A 25-year-old woman retires with millions after two years at a Web-based start-up. That’s the potential waiting for those who can predict where that wiggly snake called the Internet will slither or strike next.
Hindsight is great. In a book called Internet Dreams: Archetypes, Myths, and Metaphors, Mark Stefik, principal scientist at Xerox PARC, outlines stages of the Internet, each with its own killer app. We’ve had “the Internet as communication medium,” with e-mail being the big thing. Then there was “the Internet as digital library” with on-line databases. We had a stage of “Internet as carrier of experience” with cute virtual worlds and highly interactive Web pages. Of course, now interest is focused on “the Internet as marketplace,” with the whole e-commerce bandwagon.
But what’s next? One of the most nimble thinkers on this subject is Dave Marvit, consultant on Internet strategy to Fujitsu Labs America. Working in California and Japan, he sees the latest digital opportunities, and their problems. He feels the next stage will be “the Internet as host for identity.” Some piece of each of us will be digitized and live on the Internet, and this will open up exciting new applications.
“For example,” Marvit said, “right now speech recognition technology is not great, but it’s pretty good. The biggest drawback is you have to spend a lot of time training the software to recognize your voice. Imagine having your speech model up on the ‘Net as part of your on-line identity. Then you could go to any device, identify yourself and just talk to it. This means that you can speech-enable applications that you would never bother to speech-enable before. Who’s going to bother to train a toaster? But if your identity can be shared and passed around on-line, you’re golden.”
In the e-commerce arena, “identity objects,” as these things are coming to be called, could take the drudgery out of shopping for plane tickets, computers, hotels, etc. You might inform the objects of your preferences and they would go out in the on-line world of cybersales and auctions and get you the best deals. This could update Nicholas Negroponte’s view of intelligent agents, which were kind of robotic butlers that did specific tasks for you.
As Marvit put it, “I think a more modern view of agents is that they’re mini-yous – little pieces of your identity that go out and act on your behalf. So, for example, your identity object might book your air tickets, knowing things like your frequent flier number, airline preferences, maybe even the fact that you don’t like to get up early in the morning, so it doesn’t book you on an early flight. Then it might also watch your schedule and, if you made some changes, make sure that they were consistent with your travel arrangements. It could also coordinate schedules with your boss to make sure that your plans are in sync.”
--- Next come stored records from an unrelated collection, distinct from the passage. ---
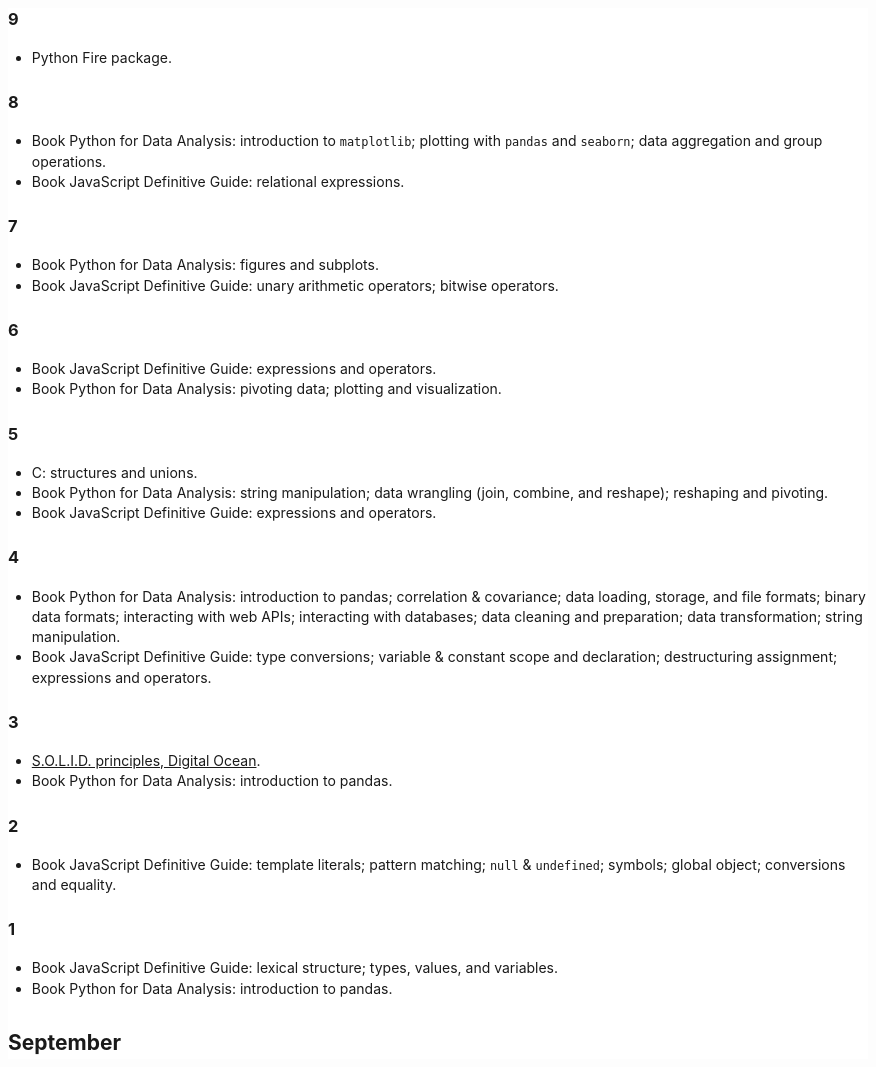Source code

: ### 9

- Python Fire package.

### 8

- Book Python for Data Analysis: introduction to `matplotlib`; plotting with `pandas` and `seaborn`; data aggregation and group operations.
- Book JavaScript Definitive Guide: relational expressions.

### 7

- Book Python for Data Analysis: figures and subplots.
- Book JavaScript Definitive Guide: unary arithmetic operators; bitwise operators.

### 6

- Book JavaScript Definitive Guide: expressions and operators.
- Book Python for Data Analysis: pivoting data; plotting and visualization.


### 5

- C: structures and unions.
- Book Python for Data Analysis: string manipulation; data wrangling (join, combine, and reshape); reshaping and pivoting.
- Book JavaScript Definitive Guide: expressions and operators.

### 4

- Book Python for Data Analysis: introduction to pandas; correlation & covariance; data loading, storage, and file formats; binary data formats; interacting with web APIs; interacting with databases; data cleaning and preparation; data transformation; string manipulation.
- Book JavaScript Definitive Guide: type conversions; variable & constant scope and declaration; destructuring assignment; expressions and operators.

### 3

- [S.O.L.I.D. principles, Digital Ocean](https://www.digitalocean.com/community/conceptual_articles/s-o-l-i-d-the-first-five-principles-of-object-oriented-design).
- Book Python for Data Analysis: introduction to pandas.

### 2

- Book JavaScript Definitive Guide: template literals; pattern matching; `null` & `undefined`; symbols; global object; conversions and equality.

### 1

- Book JavaScript Definitive Guide: lexical structure; types, values, and variables.
- Book Python for Data Analysis: introduction to pandas.

## September
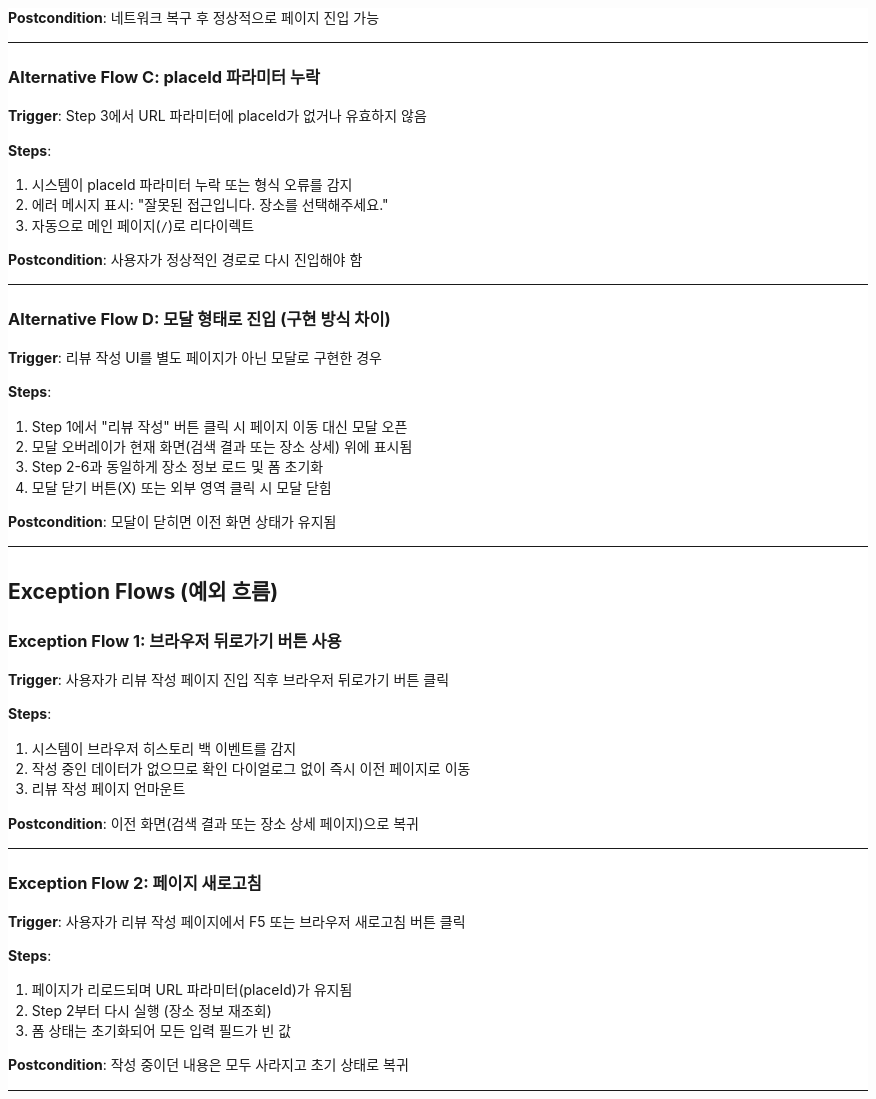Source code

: **Postcondition**: 네트워크 복구 후 정상적으로 페이지 진입 가능

---

### Alternative Flow C: placeId 파라미터 누락
**Trigger**: Step 3에서 URL 파라미터에 placeId가 없거나 유효하지 않음

**Steps**:
1. 시스템이 placeId 파라미터 누락 또는 형식 오류를 감지
2. 에러 메시지 표시: "잘못된 접근입니다. 장소를 선택해주세요."
3. 자동으로 메인 페이지(`/`)로 리다이렉트

**Postcondition**: 사용자가 정상적인 경로로 다시 진입해야 함

---

### Alternative Flow D: 모달 형태로 진입 (구현 방식 차이)
**Trigger**: 리뷰 작성 UI를 별도 페이지가 아닌 모달로 구현한 경우

**Steps**:
1. Step 1에서 "리뷰 작성" 버튼 클릭 시 페이지 이동 대신 모달 오픈
2. 모달 오버레이가 현재 화면(검색 결과 또는 장소 상세) 위에 표시됨
3. Step 2-6과 동일하게 장소 정보 로드 및 폼 초기화
4. 모달 닫기 버튼(X) 또는 외부 영역 클릭 시 모달 닫힘

**Postcondition**: 모달이 닫히면 이전 화면 상태가 유지됨

---

## Exception Flows (예외 흐름)

### Exception Flow 1: 브라우저 뒤로가기 버튼 사용
**Trigger**: 사용자가 리뷰 작성 페이지 진입 직후 브라우저 뒤로가기 버튼 클릭

**Steps**:
1. 시스템이 브라우저 히스토리 백 이벤트를 감지
2. 작성 중인 데이터가 없으므로 확인 다이얼로그 없이 즉시 이전 페이지로 이동
3. 리뷰 작성 페이지 언마운트

**Postcondition**: 이전 화면(검색 결과 또는 장소 상세 페이지)으로 복귀

---

### Exception Flow 2: 페이지 새로고침
**Trigger**: 사용자가 리뷰 작성 페이지에서 F5 또는 브라우저 새로고침 버튼 클릭

**Steps**:
1. 페이지가 리로드되며 URL 파라미터(placeId)가 유지됨
2. Step 2부터 다시 실행 (장소 정보 재조회)
3. 폼 상태는 초기화되어 모든 입력 필드가 빈 값

**Postcondition**: 작성 중이던 내용은 모두 사라지고 초기 상태로 복귀

---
When you think about it, we’re already moving down the road to having the Internet host parts of our identity. On-line messaging programs tell people when we’re logged in and available to chat. Buddy lists define our pals in cyberspace and certainly say something about us. And of course, every time you sign up for some sort of “free” Internet service, you’re asked to give out some personal and/or demographic information. Want a free e-mail account? Tell us a little about yourself. Want to enter a contest? We’ll need your e-mail address.
Little by little, we have all been constructing on-line personas. But wait a minute — where does the concept of privacy fit in here? If others can access things from our speech patterns to our buying habits, will there be any personal privacy at all?
Marvit and others who have thought about this believe that privacy is possible in an on-line world. For one thing, there’s no law that says you have to have just one on-line identity. Lots of folks have multiple e-mail accounts with different nicknames, so you might well have more than one on-line image.
“People will definitely have multiple identities,” Marvit said, “or at least multiple faces to their real or central identity. Once the system is on-line it could present as many faces with as much anonymity as the user wants. And frankly that doesn’t really oppose the vision of the marketers. They might say, ‘I don’t really care who you are, all I want to know is that you buy this kind of product and are of this demographic.'”
So for example, your air ticketing agent doesn’t really need (or want to) know about your book buying habits, no matter how esoteric they are.
Although Canada is sometimes criticized for lagging behind in Internet ideas, there’s good evidence that we are grasping this idea of melding your identity with the Internet. Michael Furdyk, the Toronto teenager who gained fame for selling his Internet start-up (www.mydesktop.com) to U.S.-based Internet.com has now launched a new Web-based service (www.BuyBuddy.com) to help surfers get the best deal on hardware and software. Among other features, it allows you to enter things you’d like to buy and what you’re willing to pay for them. When the price hits your level, you get an e-mail.
That’s certainly on the way to the dream of having a “work while you sleep” on-line agent that embodies your buying behaviour — be it stingy or spendthrift. BuyBuddy.com certainly isn’t the only fish in this pond, but they have as good a chance as anybody right now to change our buying habits. And, to borrow the slogan the Canadian cable industry used when it rolled out high speed Internet service, “Tomorrow is going to be amazing!”
Dr. Keenan, ISP, is dean of the Faculty of Continuing Education at the University of Calgary, an Adjunct Professor in the Department of Computer Science in Calgary and at the Asian Institute of Technology in Bangkok.